The key areas of the nursing home plan for the CMS include:
- Stronger oversight
- Simpler reporting requirements
- Improved enforcement
- Improved quality measures
- Increased transparency
While the immediate focus is on infection control, the DOJ says it goes beyond that to failure of care for the residents. As part of the announcement of the new task force, the department cited such concerns as residents who develop pressure sores and those who cannot reach their food on trays, so they must go hungry.
Nursing Home Abuse Caught on Camera
A woman from North Carolina was concerned about the care her mother was receiving in a nursing home. Using a hidden camera, she caught video of staff engaging in abusive conduct towards her mother.
Most Abuse Goes Unreported
One day after the camera was installed, the video captured abuse. The first episode was verbal abuse where the attendant yelled at her mother during a change. It then became physical when the assistant moved the woman across the bed in a violent way. The patient cried out in pain.
The daughter took the camera to the director of the nursing home who fired the employees immediately. However, the assistant district attorney failed to file charges against the employees, which means they can find another job in a different nursing home because there are no records of the abuse.
According to a report from the Centers for Medicare and Medicaid Services, one in five emergency room visits for residents from nursing homes are from abuse. Most of the time, the nursing home doesn’t report the abuse to law enforcement or the proper government agency.
A second report was generated that included reviews of more than 34,000 Medicare claims. After reviewing those claims, it was found that almost 90 percent could be linked to possible abuse or neglect.
What Happens with Abuse
Some of the most common types of injuries from abuse or neglect include the following:
- Head injuries
- Severe infections
- Bruises and cuts
- Bedsores in the later stages
One of the reasons it can be difficult to detect abuse in a nursing home is because the elderly are more prone to injury from other situations. For instance, they may fall and break a bone or get a bruise. They may not eat well or drink and become dehydrated. However, repeated incidents of injury, especially when not documented, are signs of possible abuse.
Patients often deny abuse because they are afraid of the repercussions since they must live in the nursing home. They may become quiet and withdrawn, seem upset or fearful.

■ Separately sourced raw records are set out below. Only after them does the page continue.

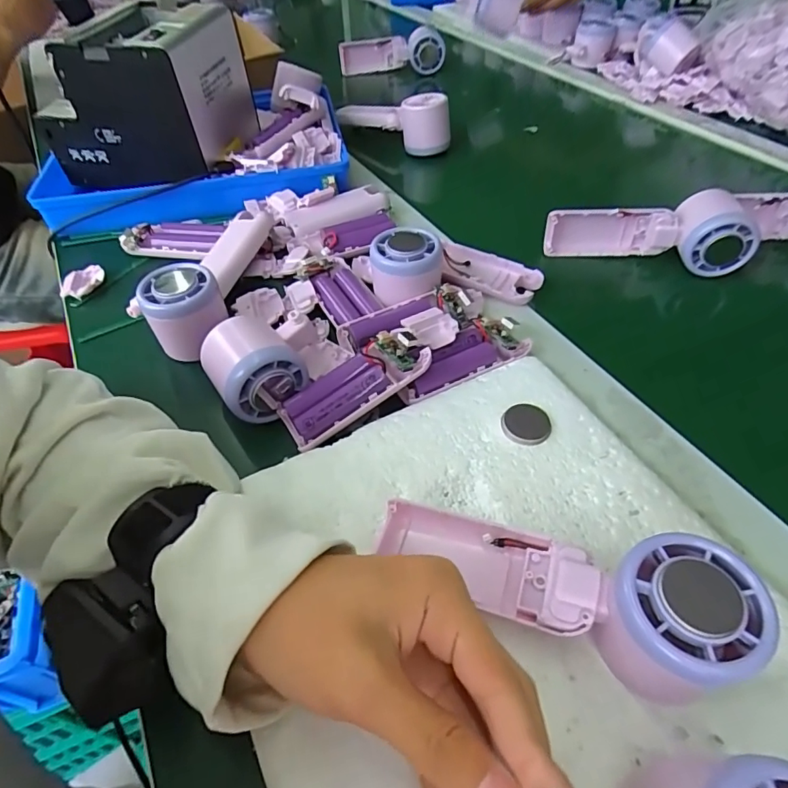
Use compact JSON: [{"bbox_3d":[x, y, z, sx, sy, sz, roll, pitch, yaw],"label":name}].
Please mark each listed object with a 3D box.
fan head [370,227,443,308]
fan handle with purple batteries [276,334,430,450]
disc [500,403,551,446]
[{"bbox_3d":[0.010,-0.099,0.397,0.054,0.042,0.063,-4,49,0],"label":"fan head"},{"bbox_3d":[-0.027,-0.004,0.334,0.102,0.021,0.042,-34,55,-6],"label":"fan handle with purple batteries"},{"bbox_3d":[0.084,0.019,0.317,0.029,0.004,0.030,-2,49,2],"label":"disc"}]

Another form of abuse is keeping the patient sedated beyond what the doctor prescribed. The person may spend much of their time sleeping, so staff members don’t have to tend to them as often. If the patient seems groggy or is sleeping a great deal more than what seems normal, it should cause you to question what is going on.
You may be unable to get information from your elderly loved one about the abuse. However, you can report it to the authorities if you suspect abuse or neglect has occurred. It’s important to remove the person from the living environment as quickly as possible. You can also contact local authorities to have the nursing facility investigated.
Removal to a new facility should cause a change in the patient. They may now feel more secure in opening up about what happened if they are able. You will also likely notice improvement in their health and a reduction in injuries in the new environment.